[DIRECTIONS FOR THIS TASK] Without changing a thing, reproduce the entire listing and leave out its pictures.

[MATERIALS PROVIDED]
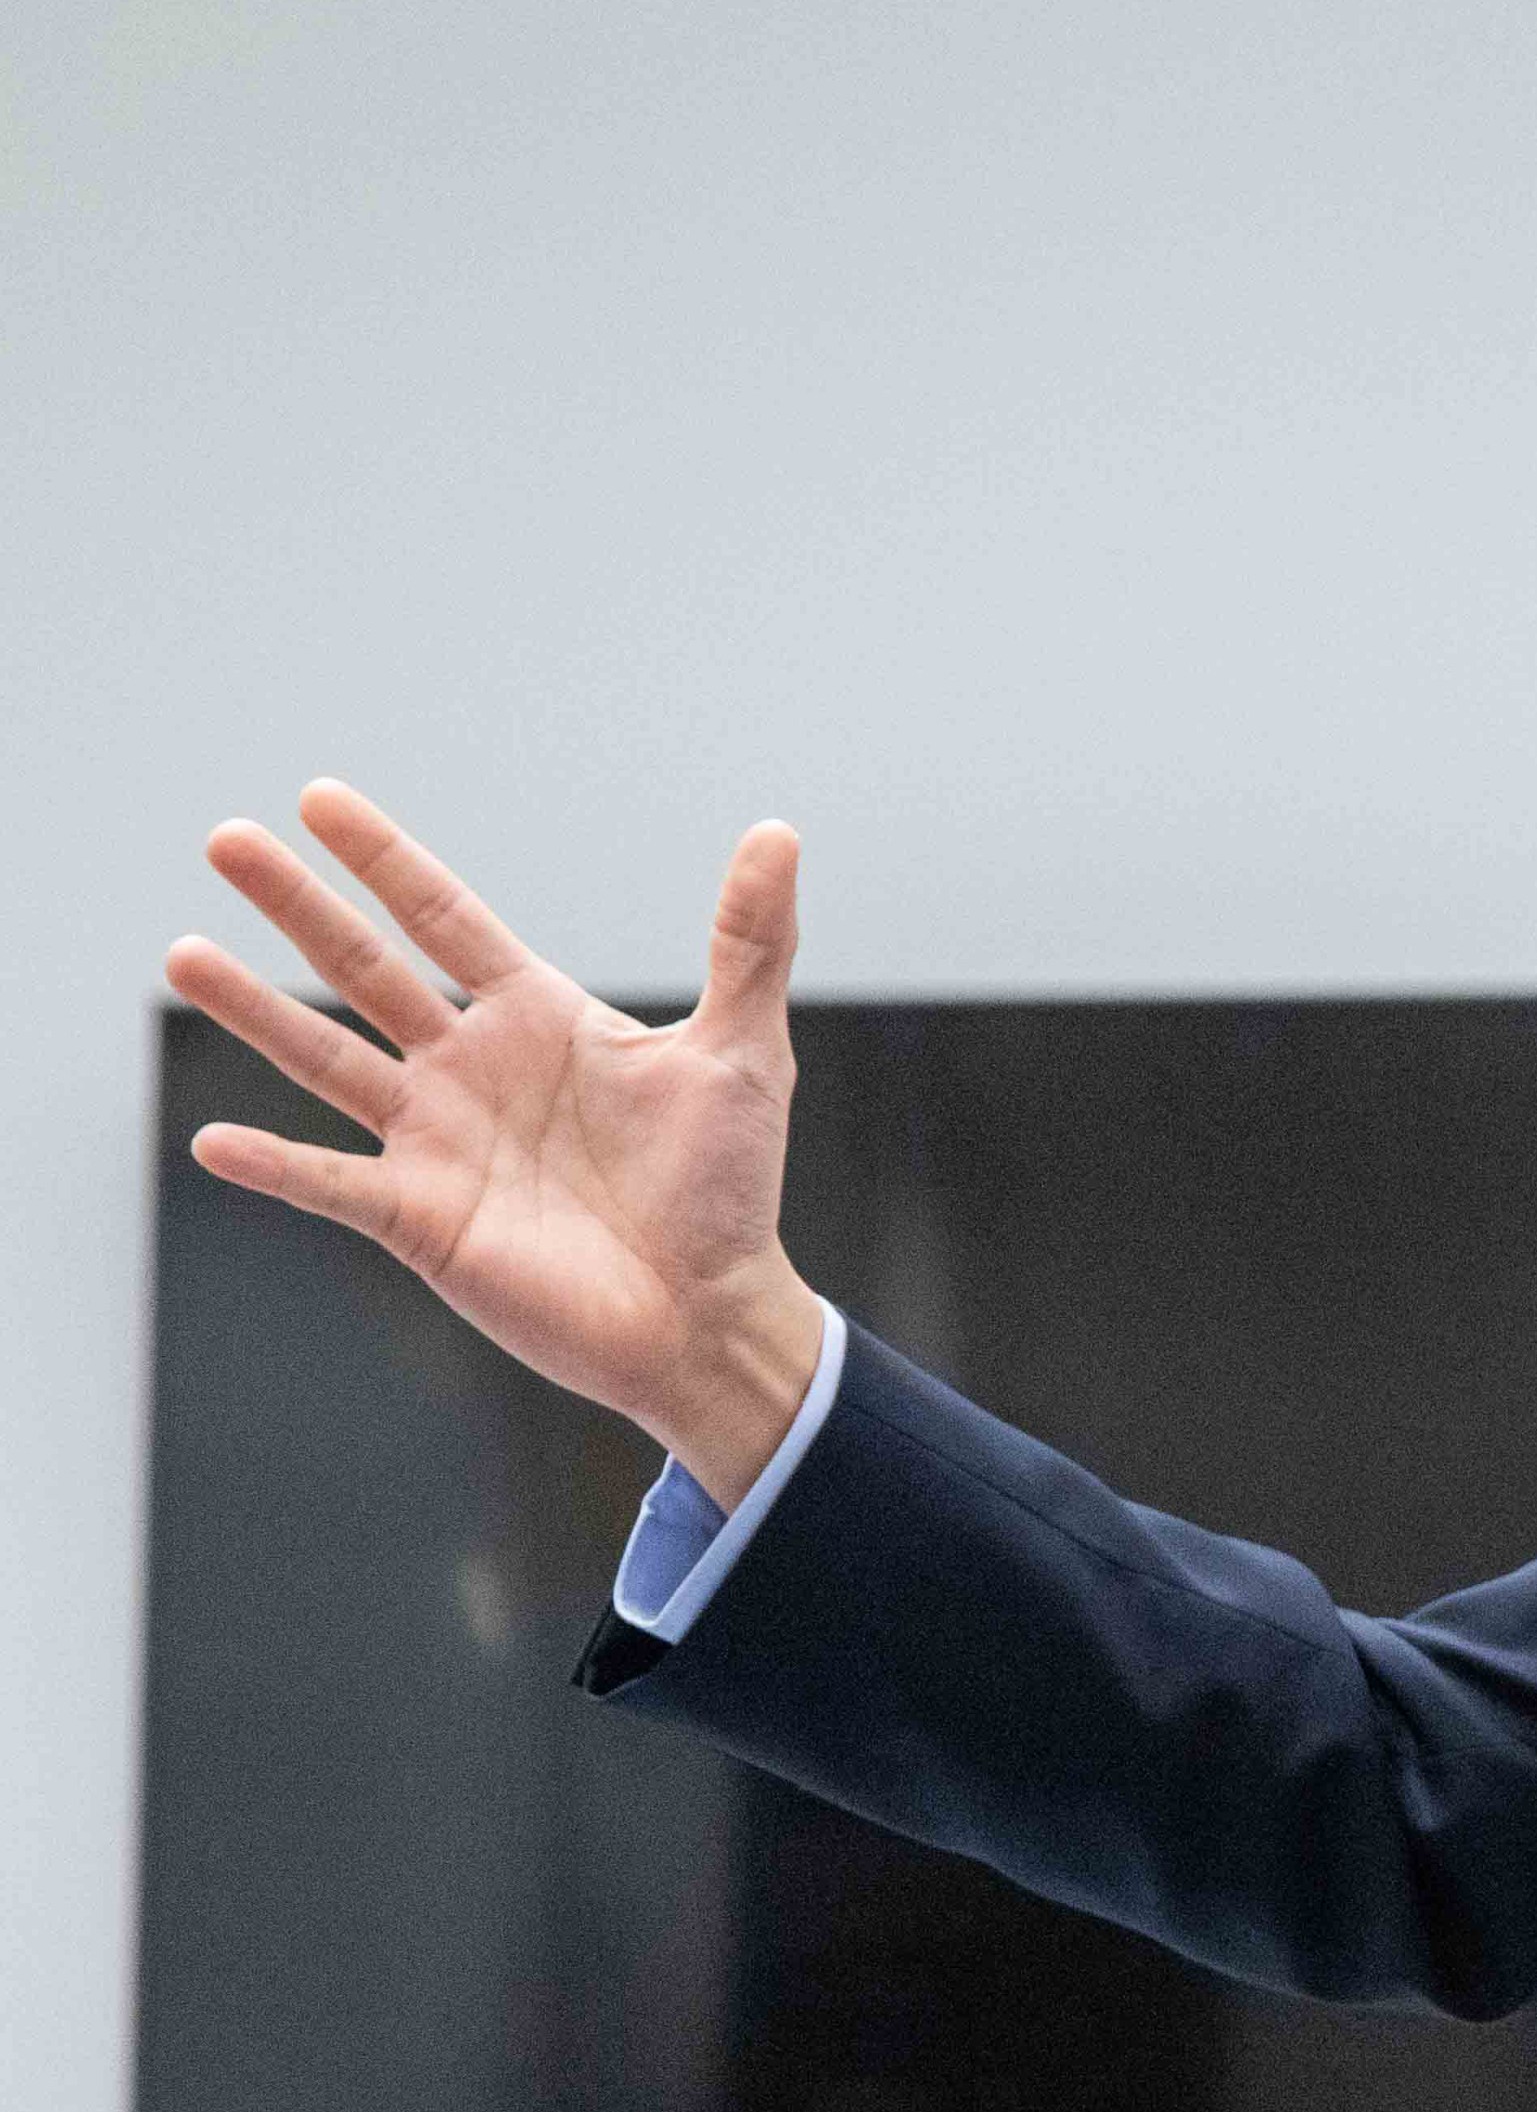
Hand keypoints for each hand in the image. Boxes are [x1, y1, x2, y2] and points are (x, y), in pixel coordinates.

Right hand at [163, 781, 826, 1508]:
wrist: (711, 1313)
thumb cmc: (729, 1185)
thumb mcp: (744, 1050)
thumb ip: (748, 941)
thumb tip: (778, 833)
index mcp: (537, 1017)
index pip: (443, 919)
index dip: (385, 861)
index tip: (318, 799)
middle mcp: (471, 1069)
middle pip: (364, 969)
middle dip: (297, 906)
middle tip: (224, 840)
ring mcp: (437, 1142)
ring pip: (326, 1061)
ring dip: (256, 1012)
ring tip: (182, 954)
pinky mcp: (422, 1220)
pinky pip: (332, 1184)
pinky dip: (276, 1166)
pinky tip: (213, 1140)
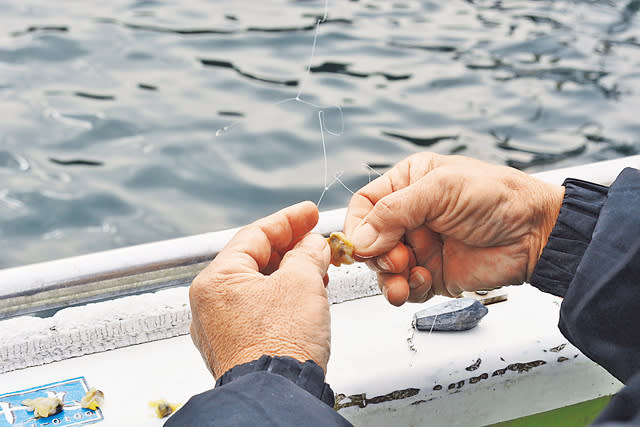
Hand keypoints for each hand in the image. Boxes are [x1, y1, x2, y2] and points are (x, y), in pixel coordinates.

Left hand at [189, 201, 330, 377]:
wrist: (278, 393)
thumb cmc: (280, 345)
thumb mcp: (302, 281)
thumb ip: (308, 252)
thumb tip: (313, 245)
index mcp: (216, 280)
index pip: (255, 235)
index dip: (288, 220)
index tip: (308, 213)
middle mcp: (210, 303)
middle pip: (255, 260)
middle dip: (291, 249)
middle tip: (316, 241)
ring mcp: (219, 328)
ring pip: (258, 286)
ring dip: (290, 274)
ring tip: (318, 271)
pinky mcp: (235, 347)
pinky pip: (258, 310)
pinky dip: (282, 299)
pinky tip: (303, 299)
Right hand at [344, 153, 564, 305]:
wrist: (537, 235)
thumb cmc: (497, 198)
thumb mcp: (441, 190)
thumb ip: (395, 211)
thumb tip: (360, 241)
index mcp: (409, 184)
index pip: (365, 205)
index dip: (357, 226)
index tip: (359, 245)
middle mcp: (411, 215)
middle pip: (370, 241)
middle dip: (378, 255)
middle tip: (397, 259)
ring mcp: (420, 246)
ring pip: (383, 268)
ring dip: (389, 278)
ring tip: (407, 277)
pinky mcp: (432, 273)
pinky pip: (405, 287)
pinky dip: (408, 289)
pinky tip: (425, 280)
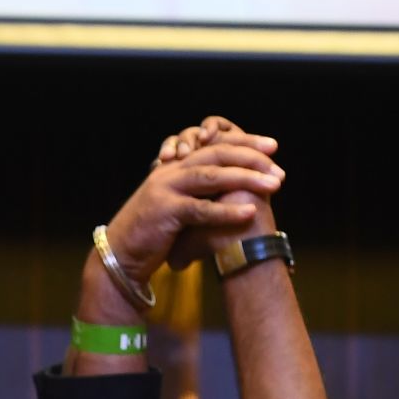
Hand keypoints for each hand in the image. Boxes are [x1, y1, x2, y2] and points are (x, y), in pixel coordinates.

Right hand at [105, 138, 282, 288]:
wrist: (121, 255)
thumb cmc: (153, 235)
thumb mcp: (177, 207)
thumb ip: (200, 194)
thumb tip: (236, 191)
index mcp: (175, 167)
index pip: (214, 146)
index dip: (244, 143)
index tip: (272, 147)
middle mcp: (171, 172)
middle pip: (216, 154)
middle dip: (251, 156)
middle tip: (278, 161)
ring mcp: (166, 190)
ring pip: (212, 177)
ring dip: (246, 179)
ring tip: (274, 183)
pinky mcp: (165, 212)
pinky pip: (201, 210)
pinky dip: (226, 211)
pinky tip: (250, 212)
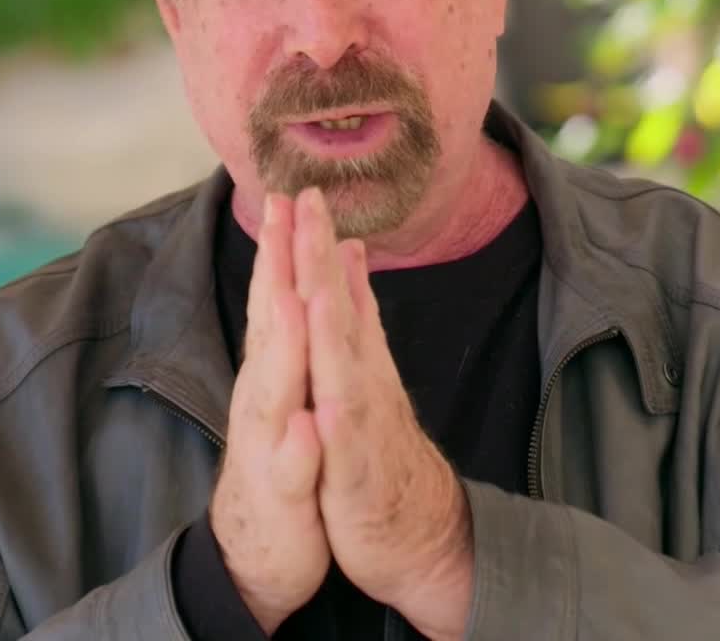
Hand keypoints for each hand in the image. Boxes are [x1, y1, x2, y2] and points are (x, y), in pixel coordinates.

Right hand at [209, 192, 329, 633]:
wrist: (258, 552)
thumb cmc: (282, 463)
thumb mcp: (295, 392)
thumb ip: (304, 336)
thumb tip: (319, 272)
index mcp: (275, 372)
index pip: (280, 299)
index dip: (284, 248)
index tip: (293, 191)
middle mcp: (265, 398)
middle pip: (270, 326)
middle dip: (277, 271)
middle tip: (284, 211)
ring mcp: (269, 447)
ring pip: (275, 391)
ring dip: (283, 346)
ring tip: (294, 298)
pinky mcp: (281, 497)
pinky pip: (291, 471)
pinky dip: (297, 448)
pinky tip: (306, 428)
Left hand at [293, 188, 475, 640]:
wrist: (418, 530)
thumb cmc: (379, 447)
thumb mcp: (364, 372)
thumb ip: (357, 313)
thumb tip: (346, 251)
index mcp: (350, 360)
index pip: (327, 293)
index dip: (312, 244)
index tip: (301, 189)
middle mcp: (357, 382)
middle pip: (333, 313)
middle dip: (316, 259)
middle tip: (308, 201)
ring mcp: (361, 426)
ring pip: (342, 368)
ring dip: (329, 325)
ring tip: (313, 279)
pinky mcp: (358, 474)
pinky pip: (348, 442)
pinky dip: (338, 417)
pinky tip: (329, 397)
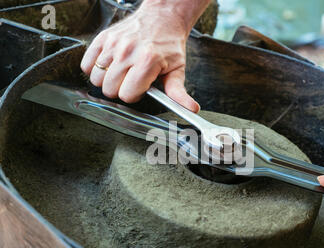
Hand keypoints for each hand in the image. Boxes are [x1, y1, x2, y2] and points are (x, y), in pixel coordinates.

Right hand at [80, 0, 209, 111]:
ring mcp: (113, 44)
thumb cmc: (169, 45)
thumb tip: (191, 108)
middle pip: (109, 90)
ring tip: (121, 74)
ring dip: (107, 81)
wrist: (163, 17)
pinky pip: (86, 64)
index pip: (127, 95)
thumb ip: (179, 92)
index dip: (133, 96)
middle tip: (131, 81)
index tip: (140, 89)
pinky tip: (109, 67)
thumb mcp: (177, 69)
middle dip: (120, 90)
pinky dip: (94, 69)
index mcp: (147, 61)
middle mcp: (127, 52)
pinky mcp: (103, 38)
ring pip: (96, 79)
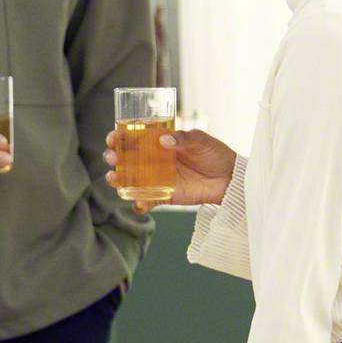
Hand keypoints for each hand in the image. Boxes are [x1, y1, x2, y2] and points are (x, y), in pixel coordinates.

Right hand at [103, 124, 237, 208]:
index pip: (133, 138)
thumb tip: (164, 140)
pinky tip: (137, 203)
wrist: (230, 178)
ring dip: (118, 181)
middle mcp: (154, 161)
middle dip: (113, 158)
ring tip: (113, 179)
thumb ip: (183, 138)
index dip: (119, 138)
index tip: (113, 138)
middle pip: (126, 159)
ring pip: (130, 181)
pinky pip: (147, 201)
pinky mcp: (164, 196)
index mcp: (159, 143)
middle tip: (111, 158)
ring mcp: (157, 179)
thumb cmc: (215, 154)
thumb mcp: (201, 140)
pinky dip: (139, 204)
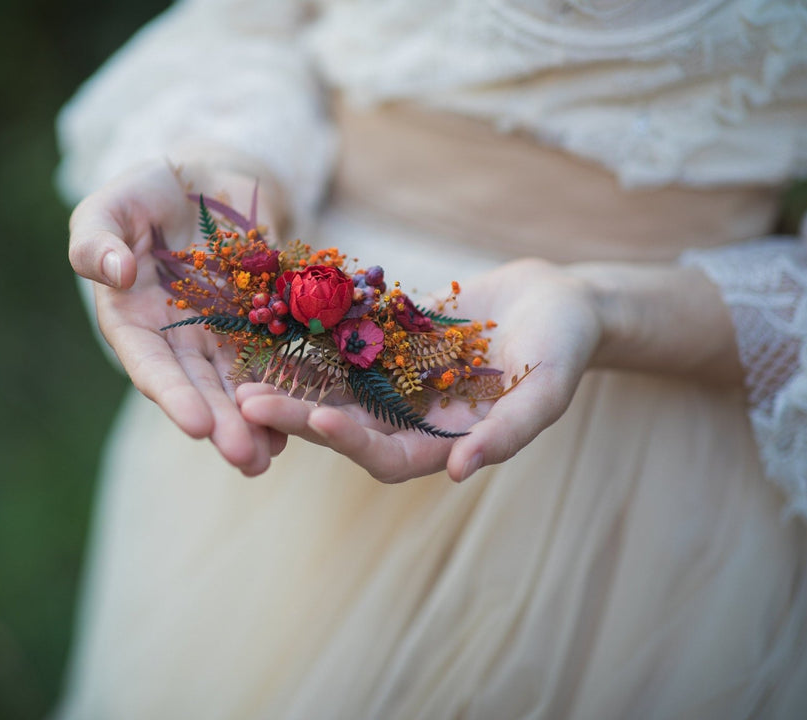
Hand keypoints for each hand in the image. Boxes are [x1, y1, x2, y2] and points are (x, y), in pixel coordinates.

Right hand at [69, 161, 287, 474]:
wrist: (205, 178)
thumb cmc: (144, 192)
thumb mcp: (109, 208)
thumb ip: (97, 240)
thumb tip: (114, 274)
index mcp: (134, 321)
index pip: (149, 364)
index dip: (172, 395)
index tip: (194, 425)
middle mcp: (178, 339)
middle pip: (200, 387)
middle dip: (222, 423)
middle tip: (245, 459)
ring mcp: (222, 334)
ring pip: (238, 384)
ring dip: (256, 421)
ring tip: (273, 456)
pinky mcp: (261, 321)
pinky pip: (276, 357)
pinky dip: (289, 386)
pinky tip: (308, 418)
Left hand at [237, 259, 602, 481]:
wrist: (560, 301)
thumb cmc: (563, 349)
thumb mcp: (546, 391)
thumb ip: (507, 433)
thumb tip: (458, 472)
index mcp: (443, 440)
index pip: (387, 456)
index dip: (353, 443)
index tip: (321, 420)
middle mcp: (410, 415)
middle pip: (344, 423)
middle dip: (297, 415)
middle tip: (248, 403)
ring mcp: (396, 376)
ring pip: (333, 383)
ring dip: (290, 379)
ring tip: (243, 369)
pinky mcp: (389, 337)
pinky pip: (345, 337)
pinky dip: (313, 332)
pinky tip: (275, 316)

[ANSWER SECTION]
Hand keypoints for each hand in the image. Boxes are [x1, y1, x2, y2] and points are (x, y), in pixel coordinates.

Right hand at [163, 781, 826, 1508]:
wrist: (711, 1313)
thumb cmc: (729, 1185)
thumb mcp: (744, 1050)
thumb ip: (748, 941)
thumb tip: (778, 833)
index mcp: (537, 1017)
index pip: (443, 919)
index dip: (385, 861)
index tip: (318, 799)
middle mcp: (471, 1069)
middle pip: (364, 969)
middle dip: (297, 906)
middle tip: (224, 840)
ring mcp: (437, 1142)
ring pip: (326, 1061)
ring dip: (256, 1012)
ring tip: (182, 954)
pinky mcp: (422, 1220)
pinky pip: (332, 1184)
pinky dip: (276, 1166)
pinky tip: (213, 1140)
Hand keypoints for each hand in the image. Boxes are [x1, y1, x2, y2] and points are (x, y), in pixel coordinates.

Left hand at [189, 201, 330, 377]:
wrist: (278, 393)
thumb cmc: (280, 345)
thumb mcp: (302, 281)
thumb ip: (308, 252)
thumb tip: (313, 245)
index mcp: (216, 280)
index pip: (255, 235)
index dip: (288, 220)
index tip: (308, 213)
middle mcp: (210, 303)
middle pip: (255, 260)
middle dip: (291, 249)
middle tip: (316, 241)
ring mcp: (219, 328)
ring pip: (258, 286)
ring dip: (290, 274)
ring tip: (318, 271)
pinky mcp: (235, 347)
pinky pip: (258, 310)
pinky dip: (282, 299)
pinky tip: (303, 299)
Right hand at [344, 153, 564, 305]:
wrist: (537, 235)
thumb cmc: (497, 198)
thumb mcp: (441, 190)
thumb ip: (395, 211)
thumb tip: (360, 241)
index mcp: (409, 184)
index pip: (365, 205)
index dip: (357, 226)
index tip: (359, 245)
middle mcp: (411, 215)
middle pip: (370, 241)
middle dip: (378, 255)
middle tip: (397, 259)
ring mcp: (420, 246)
ring pip: (383, 268)
ring dip: (389, 278)
ring tip: (407, 277)
pinky mcp: (432, 273)
pinky pip: (405, 287)
pinky dip: (408, 289)
pinky tip: (425, 280)
Hand keypoints for each hand in the image. Boxes are [x1, y1, x2, y2] and points are (x, y), in pixel coordinates.

Right hand at [105, 138, 282, 288]:
wrist: (121, 255)
thumb cmc: (153, 235)
thumb mcp: (177, 207)
thumb ip: (200, 194)
thumb tip: (236, 191)
index mcp: (175, 167)
index pip: (214, 146)
index dip: (244, 143)
index tip: (272, 147)
middle mcp: (171, 172)
middle pip: (216, 154)
middle dip: (251, 156)
middle tip: (278, 161)
ring mcp: (166, 190)
ring pip: (212, 177)
ring dip: (246, 179)
ring tip: (274, 183)
pinky mcp: (165, 212)
pinky pip: (201, 210)
pinky dip: (226, 211)
pinky tip: (250, 212)
Hand keypoints for each hand in the image. Boxes are [x1, y1, x2, y2] and points are (x, y), in pixel coordinates.

Right hand at [209, 192, 329, 633]:
wrist: (258, 552)
thumb cmc: (282, 463)
thumb mcp: (295, 392)
thumb ip: (304, 336)
thumb tip: (319, 272)
index mcp: (275, 372)
index pip: (280, 299)
index dip: (284, 248)
index tip: (293, 191)
middle mcp: (265, 398)
middle pip: (270, 326)
middle dip: (277, 271)
middle tip: (284, 211)
ring mcp: (269, 447)
ring pip: (275, 391)
ring dip: (283, 346)
ring tip: (294, 298)
pinky mcp: (281, 497)
pinky pip: (291, 471)
pinky dip: (297, 448)
pinky tip: (306, 428)
Left hand at [293, 188, 475, 640]:
wrist: (418, 530)
thumb cmc: (379, 447)
thumb mcp: (364, 372)
thumb ip: (357, 313)
thumb tip: (346, 251)
index mcp: (350, 360)
index pip: (327, 293)
index dip: (312, 244)
index tip: (301, 189)
middle mcp: (357, 382)
middle pip: (333, 313)
middle dip: (316, 259)
middle tip: (308, 201)
ring mcp: (361, 426)
ring pip: (342, 368)
ring dip: (329, 325)
ring tip: (313, 279)
pinky mcp: (358, 474)
pinky pip: (348, 442)
pinky dip: (338, 417)
pinky tip: (329, 397)
Hand keypoints for each hand in the image. Boxes are [x1, y1, x2, y2] and points are (x, y), in pixel coordinates.

Right hand at [80, 0, 209, 111]:
ring mcp: (113, 44)
thumb cmc: (169, 45)
thumb tip: (191, 108)
middle pip: (109, 90)
ring tip: (121, 74)
ring dip: (107, 81)
wrist: (163, 17)
pinky pip: (86, 64)
index pip: (127, 95)
thumb ip: (179, 92)
index dip: (133, 96)
middle tip: (131, 81)
index tip: (140, 89)
pinky tip: (109, 67)
thumb mcp: (177, 69)
middle dip: (120, 90)
pinky dip: (94, 69)
index mcp: (147, 61)
middle mcp: (127, 52)
pinky mcp: (103, 38)
ring pip: (96, 79)
Hand keypoints for each hand in the image. Boxes are [x1, y1, x2, y2] and points are (x, y), in pixel coordinates.

Right hand at [103, 124, 237, 208]:
index pip: (133, 138)
thumb tip: (164, 140)
pinky tip: (137, 203)
wrist: (230, 178)
ring dip: (118, 181)
middle mcp: (154, 161)
middle dip: (113, 158)
ring tip: (113, 179)
thumb ip: (183, 138)
index dip: (119, 138)
index tip: (113, 138)
middle pip: (126, 159)
ring pip: (130, 181)
pinky pip: (147, 201)
pinky mcp: (164, 196)
index mcp: (159, 143)
middle tip: (111, 158)
ring mcp: (157, 179)
thumb cmc: (215, 154)
thumb mcp: (201, 140)
pinky dip: (139, 204)
Hand keypoints for each hand in the image. Boxes are [x1, y1, x2, y2] and points are (x, y), in pixel coordinates.

Right hand at [69, 161, 287, 474]:
wrist: (205, 178)
thumb cmc: (144, 192)
thumb mcp: (109, 208)
thumb ip: (97, 240)
thumb tip: (114, 274)
index mcp: (134, 321)
index pip: (149, 364)
index dip: (172, 395)
index tip: (194, 425)
middle mcp: (178, 339)
middle pip: (200, 387)
middle dip: (222, 423)
middle tip: (245, 459)
ring mcp: (222, 334)
ring pip: (238, 384)
ring dip: (256, 421)
ring tip: (273, 456)
pinky mcp: (261, 321)
pinky pip: (276, 357)
pinky dip: (289, 386)
pinky tip: (308, 418)
Left hand at [237, 259, 602, 481]:
wrist: (560, 301)
thumb cmc: (563, 349)
thumb mcp: (546, 391)
thumb ip: (507, 433)
thumb tip: (458, 472)
index mcp: (443, 440)
index pip: (387, 456)
index dip: (353, 443)
index tip: (321, 420)
middle mcp: (410, 415)
middle pip: (344, 423)
middle dip: (297, 415)
middle tip: (248, 403)
ring mcp: (396, 376)
ring pip: (333, 383)
ring dip: (290, 379)
ring tip: (243, 369)
pinky mcp: (389, 337)
pinky pip: (345, 337)
pinky dip: (313, 332)
pinky tip: (275, 316)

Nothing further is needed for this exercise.